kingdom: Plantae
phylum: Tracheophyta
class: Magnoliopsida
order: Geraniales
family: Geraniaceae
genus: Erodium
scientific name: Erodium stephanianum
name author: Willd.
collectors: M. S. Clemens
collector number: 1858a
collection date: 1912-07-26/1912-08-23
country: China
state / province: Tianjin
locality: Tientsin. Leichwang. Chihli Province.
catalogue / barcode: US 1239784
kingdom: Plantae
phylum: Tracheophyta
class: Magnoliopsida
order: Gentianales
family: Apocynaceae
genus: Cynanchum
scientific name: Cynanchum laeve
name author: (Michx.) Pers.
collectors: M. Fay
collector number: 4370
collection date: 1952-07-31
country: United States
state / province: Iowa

.....

**Requirements**.
Rewrite all the rows above, changing each "collectors" to "collected by" and leaving everything else unchanged.

**Response to the exercise**.
kingdom: Plantae
phylum: Tracheophyta
class: Magnoliopsida
order: Geraniales
family: Geraniaceae
genus: Erodium
scientific name: Erodium stephanianum
name author: Willd.
collected by: M. S. Clemens
collector number: 1858a
collection date: 1912-07-26/1912-08-23
country: China
state / province: Tianjin
locality: Tientsin. Leichwang. Chihli Province.
catalogue / barcode: US 1239784
kingdom: Plantae
phylum: Tracheophyta
class: Magnoliopsida
order: Gentianales
family: Apocynaceae
genus: Cynanchum
scientific name: Cynanchum laeve
name author: (Michx.) Pers.
collected by: M. Fay
collector number: 4370
collection date: 1952-07-31
country: United States
state / province: Iowa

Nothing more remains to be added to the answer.